Abstract

Brain edema and swelling often complicate surgery for brain tumors. Its pathophysiology is unclear, as is the relationship with brain tissue oxygenation. Our hypothesis was that brain edema around tumor is cytotoxic type caused by impaired local tissue oxygenation due to increased local tissue pressure. Therefore, we monitored brain tissue oxygen pressure (p(ti)O2) and carbon dioxide pressure (p(ti)CO2) in 19 patients undergoing craniotomy for removal of a brain tumor and specifically studied the effect of decompression by dura opening and by tumor removal with respect to the presence of brain swelling. Before craniotomy, multiparameter sensors were inserted into the peritumoral brain tissue guided by MRI-based stereotaxy. In eight patients who had severe brain swelling upon opening of the dura mater, p(ti)O2 immediately rose from 7 +/- 8 mm Hg to 24 +/- 15 mm Hg ( < 0.05), whereas in patients who did not have swelling, p(ti)O2 went from 16 +/- 9 to 18 +/- 10 mm Hg after opening of the dura.

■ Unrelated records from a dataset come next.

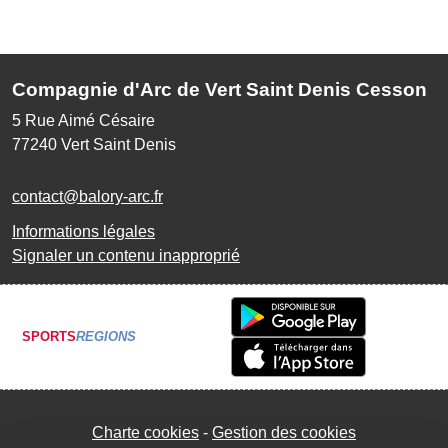
Compagnie d'Arc de Vert Saint Denis Cesson
5 Rue Aimé Césaire
77240
Vert Saint Denis
contact@balory-arc.fr
Informations légales
Signaler un contenu inapproprié
SPORTS
REGIONS
Charte cookies
Gestion des cookies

The mean p(ti)O2 of all patients at the start of resection of the tumor was 18 +/- 11 mm Hg, and increased to 30 +/- 15 mm Hg after resection was completed ( < 0.05). The effect on p(ti)O2 of raising the FiO2 to 1.0 was limited in this group of patients, as an increase greater than 50% was found in only six of twelve patients. Notably, in six patients, sensor malfunctions or associated hardware problems occurred, prohibiting useful data acquisition. We conclude that brain tissue oxygenation is reduced in the peritumoral area and improves after local tissue pressure relief, especially in patients with brain swelling. Thus, ischemic processes may contribute to brain edema around tumors. Intraoperative p(ti)O2 monitoring may enhance the safety of neuroanesthesia, but the high incidence of failures with this type of sensor remains a matter of concern.